### PROMPT
Please retype every entry, keeping each one exactly as written.

### Stored data entries
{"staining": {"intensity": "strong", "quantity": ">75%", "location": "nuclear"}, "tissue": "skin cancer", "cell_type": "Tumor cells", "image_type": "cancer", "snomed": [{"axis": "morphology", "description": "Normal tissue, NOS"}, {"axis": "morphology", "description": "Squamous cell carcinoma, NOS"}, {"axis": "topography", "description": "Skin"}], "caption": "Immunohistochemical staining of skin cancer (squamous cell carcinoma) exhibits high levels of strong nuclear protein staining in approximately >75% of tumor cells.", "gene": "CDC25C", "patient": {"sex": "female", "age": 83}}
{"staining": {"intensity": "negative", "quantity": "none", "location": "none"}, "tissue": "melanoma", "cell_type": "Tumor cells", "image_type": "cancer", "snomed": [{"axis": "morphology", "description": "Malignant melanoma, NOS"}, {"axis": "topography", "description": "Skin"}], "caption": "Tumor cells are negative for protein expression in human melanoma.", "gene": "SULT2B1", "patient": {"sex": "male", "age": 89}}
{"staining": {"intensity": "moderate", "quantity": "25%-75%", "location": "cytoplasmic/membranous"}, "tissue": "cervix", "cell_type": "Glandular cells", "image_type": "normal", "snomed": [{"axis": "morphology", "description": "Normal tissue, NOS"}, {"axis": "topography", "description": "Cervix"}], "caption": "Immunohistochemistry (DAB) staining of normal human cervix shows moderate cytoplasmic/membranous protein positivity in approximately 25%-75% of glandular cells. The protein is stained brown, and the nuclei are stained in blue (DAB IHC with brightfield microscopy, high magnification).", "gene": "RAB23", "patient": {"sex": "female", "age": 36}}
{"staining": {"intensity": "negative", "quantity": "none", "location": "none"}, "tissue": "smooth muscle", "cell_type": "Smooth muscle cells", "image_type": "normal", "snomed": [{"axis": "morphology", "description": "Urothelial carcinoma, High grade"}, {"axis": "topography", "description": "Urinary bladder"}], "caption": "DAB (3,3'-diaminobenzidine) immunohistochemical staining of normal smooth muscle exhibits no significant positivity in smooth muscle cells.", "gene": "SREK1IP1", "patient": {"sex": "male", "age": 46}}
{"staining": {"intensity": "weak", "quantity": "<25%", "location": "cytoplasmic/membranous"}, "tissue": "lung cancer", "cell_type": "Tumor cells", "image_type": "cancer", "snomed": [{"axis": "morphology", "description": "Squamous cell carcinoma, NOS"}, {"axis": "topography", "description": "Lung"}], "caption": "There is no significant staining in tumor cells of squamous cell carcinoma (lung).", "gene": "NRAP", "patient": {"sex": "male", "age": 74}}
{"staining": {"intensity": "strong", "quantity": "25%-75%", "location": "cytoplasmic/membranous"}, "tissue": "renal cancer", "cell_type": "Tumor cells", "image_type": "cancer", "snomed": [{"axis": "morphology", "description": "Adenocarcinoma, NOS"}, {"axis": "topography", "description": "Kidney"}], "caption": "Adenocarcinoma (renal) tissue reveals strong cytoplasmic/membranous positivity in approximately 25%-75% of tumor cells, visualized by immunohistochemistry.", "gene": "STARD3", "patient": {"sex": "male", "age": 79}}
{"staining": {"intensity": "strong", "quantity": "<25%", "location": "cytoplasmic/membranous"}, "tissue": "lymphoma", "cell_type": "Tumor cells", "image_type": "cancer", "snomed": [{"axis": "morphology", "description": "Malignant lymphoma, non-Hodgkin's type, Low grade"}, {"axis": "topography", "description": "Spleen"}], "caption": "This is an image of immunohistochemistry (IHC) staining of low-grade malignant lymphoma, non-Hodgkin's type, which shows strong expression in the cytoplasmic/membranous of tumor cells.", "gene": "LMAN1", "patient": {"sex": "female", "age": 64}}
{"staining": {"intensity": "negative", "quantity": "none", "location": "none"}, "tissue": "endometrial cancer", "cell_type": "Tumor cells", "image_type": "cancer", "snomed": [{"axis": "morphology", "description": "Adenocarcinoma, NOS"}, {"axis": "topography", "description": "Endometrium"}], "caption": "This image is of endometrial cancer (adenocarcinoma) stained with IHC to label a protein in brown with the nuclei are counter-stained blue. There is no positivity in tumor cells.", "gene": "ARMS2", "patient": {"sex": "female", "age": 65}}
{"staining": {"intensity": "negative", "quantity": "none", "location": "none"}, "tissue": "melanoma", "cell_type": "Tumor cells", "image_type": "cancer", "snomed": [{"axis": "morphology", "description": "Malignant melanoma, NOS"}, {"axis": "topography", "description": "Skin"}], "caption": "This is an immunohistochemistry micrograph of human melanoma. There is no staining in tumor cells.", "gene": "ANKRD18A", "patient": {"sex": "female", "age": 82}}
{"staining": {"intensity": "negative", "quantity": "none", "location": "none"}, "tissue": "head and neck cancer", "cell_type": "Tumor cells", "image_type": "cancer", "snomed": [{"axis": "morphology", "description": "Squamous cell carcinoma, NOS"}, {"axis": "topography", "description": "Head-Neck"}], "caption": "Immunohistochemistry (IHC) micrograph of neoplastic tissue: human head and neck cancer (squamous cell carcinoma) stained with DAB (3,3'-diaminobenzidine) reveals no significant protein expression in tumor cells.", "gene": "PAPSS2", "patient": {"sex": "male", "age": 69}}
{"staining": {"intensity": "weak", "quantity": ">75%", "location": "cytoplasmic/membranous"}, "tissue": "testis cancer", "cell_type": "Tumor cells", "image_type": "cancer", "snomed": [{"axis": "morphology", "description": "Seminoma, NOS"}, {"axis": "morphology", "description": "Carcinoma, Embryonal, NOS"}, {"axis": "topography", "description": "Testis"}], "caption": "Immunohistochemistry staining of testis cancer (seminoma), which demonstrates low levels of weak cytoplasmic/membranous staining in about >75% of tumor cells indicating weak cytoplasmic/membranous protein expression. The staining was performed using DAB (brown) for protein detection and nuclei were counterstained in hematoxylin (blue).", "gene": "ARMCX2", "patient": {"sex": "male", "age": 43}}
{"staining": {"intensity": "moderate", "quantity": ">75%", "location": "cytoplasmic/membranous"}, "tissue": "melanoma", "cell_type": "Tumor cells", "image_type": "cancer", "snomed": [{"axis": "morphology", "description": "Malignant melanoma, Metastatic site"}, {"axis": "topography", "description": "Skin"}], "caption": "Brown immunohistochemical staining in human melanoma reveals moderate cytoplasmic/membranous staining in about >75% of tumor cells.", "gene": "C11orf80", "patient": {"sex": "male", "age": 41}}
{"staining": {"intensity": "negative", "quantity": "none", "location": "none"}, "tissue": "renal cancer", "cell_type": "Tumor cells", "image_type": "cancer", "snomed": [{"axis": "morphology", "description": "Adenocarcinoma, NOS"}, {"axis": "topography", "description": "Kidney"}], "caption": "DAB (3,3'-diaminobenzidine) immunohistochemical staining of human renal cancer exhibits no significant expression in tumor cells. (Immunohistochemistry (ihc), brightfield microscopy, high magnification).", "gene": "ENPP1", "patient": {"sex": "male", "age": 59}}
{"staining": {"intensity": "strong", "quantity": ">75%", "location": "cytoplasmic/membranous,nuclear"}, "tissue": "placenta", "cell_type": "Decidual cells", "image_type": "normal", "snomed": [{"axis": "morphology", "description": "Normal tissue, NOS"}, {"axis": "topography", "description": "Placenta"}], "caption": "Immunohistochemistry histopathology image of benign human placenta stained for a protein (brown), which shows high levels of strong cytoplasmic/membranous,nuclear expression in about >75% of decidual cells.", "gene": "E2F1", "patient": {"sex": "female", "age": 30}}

### TASK RESPONSE
{"staining": {"intensity": "strong", "quantity": ">75%", "location": "nuclear"}, "tissue": "skin cancer", "cell_type": "Tumor cells", "image_type": "cancer", "snomed": [{"axis": "morphology", "description": "Normal tissue, NOS"}, {"axis": "morphology", "description": "Squamous cell carcinoma, NOS"}, {"axis": "topography", "description": "Skin"}], "caption": "Immunohistochemical staining of skin cancer (squamous cell carcinoma) exhibits high levels of strong nuclear protein staining in approximately >75% of tumor cells.", "gene": "CDC25C", "patient": {"sex": "female", "age": 83}}
{"staining": {"intensity": "negative", "quantity": "none", "location": "none"}, "tissue": "melanoma", "cell_type": "Tumor cells", "image_type": "cancer", "snomed": [{"axis": "morphology", "description": "Malignant melanoma, NOS"}, {"axis": "topography", "description": "Skin"}], "caption": "Tumor cells are negative for protein expression in human melanoma.", "gene": "SULT2B1", "patient": {"sex": "male", "age": 89}}
{"staining": {"intensity": "moderate", "quantity": "25%-75%", "location": "cytoplasmic/membranous"}, "tissue": "cervix", "cell_type": "Glandular cells", "image_type": "normal", "snomed": [{"axis": "morphology", "description": "Normal tissue, NOS"}, {"axis": "topography", "description": "Cervix"}], "caption": "Immunohistochemistry (DAB) staining of normal human cervix shows moderate cytoplasmic/membranous protein positivity in approximately 25%-75% of glandular cells. The protein is stained brown, and the nuclei are stained in blue (DAB IHC with brightfield microscopy, high magnification).", "gene": "RAB23", "patient": {"sex": "female", "age": 36}}
{"staining": {"intensity": "negative", "quantity": "none", "location": "none"}, "tissue": "smooth muscle", "cell_type": "Smooth muscle cells", "image_type": "normal", "snomed": [{"axis": "morphology", "description": "Urothelial carcinoma, High grade"}, {"axis": "topography", "description": "Urinary bladder"}], "caption": "DAB (3,3'-diaminobenzidine) immunohistochemical staining of normal smooth muscle exhibits no significant positivity in smooth muscle cells.", "gene": "SREK1IP1", "patient": {"sex": "male", "age": 46}}
{"staining": {"intensity": "weak", "quantity": "<25%", "location": "cytoplasmic/membranous"}, "tissue": "lung cancer", "cell_type": "Tumor cells", "image_type": "cancer", "snomed": [{"axis": "morphology", "description": "Squamous cell carcinoma, NOS"}, {"axis": "topography", "description": "Lung"}], "caption": "There is no significant staining in tumor cells of squamous cell carcinoma (lung).", "gene": "NRAP", "patient": {"sex": "male", "age": 74}}
{"staining": {"intensity": "strong", "quantity": "25%-75%", "location": "cytoplasmic/membranous"}, "tissue": "renal cancer", "cell_type": "Tumor cells", "image_type": "cancer", "snomed": [{"axis": "morphology", "description": "Adenocarcinoma, NOS"}, {"axis": "topography", "description": "Kidney"}], "caption": "Adenocarcinoma (renal) tissue reveals strong cytoplasmic/membranous positivity in approximately 25%-75% of tumor cells, visualized by immunohistochemistry.", "gene": "STARD3", "patient": {"sex": "male", "age": 79}}
{"staining": {"intensity": "strong", "quantity": "<25%", "location": "cytoplasmic/membranous"}, "tissue": "lymphoma", "cell_type": "Tumor cells", "image_type": "cancer", "snomed": [{"axis": "morphology", "description": "Malignant lymphoma, non-Hodgkin's type, Low grade"}, {"axis": "topography", "description": "Spleen"}], "caption": "This is an image of immunohistochemistry (IHC) staining of low-grade malignant lymphoma, non-Hodgkin's type, which shows strong expression in the cytoplasmic/membranous of tumor cells.", "gene": "LMAN1", "patient": {"sex": "female", "age": 64}}
{"staining": {"intensity": "negative", "quantity": "none", "location": "none"}, "tissue": "endometrial cancer", "cell_type": "Tumor cells", "image_type": "cancer", "snomed": [{"axis": "morphology", "description": "Adenocarcinoma, NOS"}, {"axis": "topography", "description": "Endometrium"}], "caption": "This image is of endometrial cancer (adenocarcinoma) stained with IHC to label a protein in brown with the nuclei are counter-stained blue. There is no positivity in tumor cells.", "gene": "ARMS2", "patient": {"sex": "female", "age": 65}}
{"staining": {"intensity": "negative", "quantity": "none", "location": "none"}, "tissue": "melanoma", "cell_type": "Tumor cells", "image_type": "cancer", "snomed": [{"axis": "morphology", "description": "Malignant melanoma, NOS"}, {"axis": "topography", "description": "Skin"}], "caption": "This is an immunohistochemistry micrograph of human melanoma. There is no staining in tumor cells.", "gene": "ANKRD18A", "patient": {"sex": "female", "age": 82}}
{"staining": {"intensity": "negative", "quantity": "none", "location": "none"}, "tissue": "head and neck cancer", "cell_type": "Tumor cells", "image_type": "cancer", "snomed": [{"axis": "morphology", "description": "Squamous cell carcinoma, NOS"}, {"axis": "topography", "description": "Head-Neck"}], "caption": "Immunohistochemistry (IHC) micrograph of neoplastic tissue: human head and neck cancer (squamous cell carcinoma) stained with DAB (3,3'-diaminobenzidine) reveals no significant protein expression in tumor cells.", "gene": "PAPSS2", "patient": {"sex": "male", "age": 69}}
{"staining": {"intensity": "weak", "quantity": ">75%", "location": "cytoplasmic/membranous"}, "tissue": "testis cancer", "cell_type": "Tumor cells", "image_type": "cancer", "snomed": [{"axis": "morphology", "description": "Seminoma, NOS"}, {"axis": "morphology", "description": "Carcinoma, Embryonal, NOS"}, {"axis": "topography", "description": "Testis"}], "caption": "Immunohistochemistry staining of testis cancer (seminoma), which demonstrates low levels of weak cytoplasmic/membranous staining in about >75% of tumor cells indicating weak cytoplasmic/membranous protein expression. The staining was performed using DAB (brown) for protein detection and nuclei were counterstained in hematoxylin (blue).", "gene": "ARMCX2", "patient": {"sex": "male", "age": 43}}
{"staining": {"intensity": "moderate", "quantity": ">75%", "location": "cytoplasmic/membranous"}, "tissue": "melanoma", "cell_type": "Tumor cells", "image_type": "cancer", "snomed": [{"axis": "morphology", "description": "Malignant melanoma, Metastatic site"}, {"axis": "topography", "description": "Skin"}], "caption": "Brown immunohistochemical staining in human melanoma reveals moderate cytoplasmic/membranous staining in about >75% of tumor cells.", "gene": "C11orf80", "patient": {"sex": "male", "age": 41}}
{"staining": {"intensity": "negative", "quantity": "none", "location": "none"}, "tissue": "renal cancer", "cell_type": "Tumor cells", "image_type": "cancer", "snomed": [{"axis": "morphology", "description": "Adenocarcinoma, NOS"}, {"axis": "topography", "description": "Kidney"}], "caption": "DAB (3,3'-diaminobenzidine) immunohistochemical staining of human renal cancer exhibits no significant expression in tumor cells. (Immunohistochemistry (ihc), brightfield microscopy, high magnification).", "gene": "ENPP1", "patient": {"sex": "male", "age": 59}}
{"staining": {"intensity": "strong", "quantity": ">75%", "location": "cytoplasmic/membranous,nuclear"}, "tissue": "placenta", "cell_type": "Decidual cells", "image_type": "normal", "snomed": [{"axis": "morphology", "description": "Normal tissue, NOS"}, {"axis": "topography", "description": "Placenta"}], "caption": "Immunohistochemistry histopathology image of benign human placenta stained for a protein (brown), which shows high levels of strong cytoplasmic/membranous,nuclear expression in about >75% of decidual cells.", "gene": "E2F1", "patient": {"sex": "female", "age": 30}}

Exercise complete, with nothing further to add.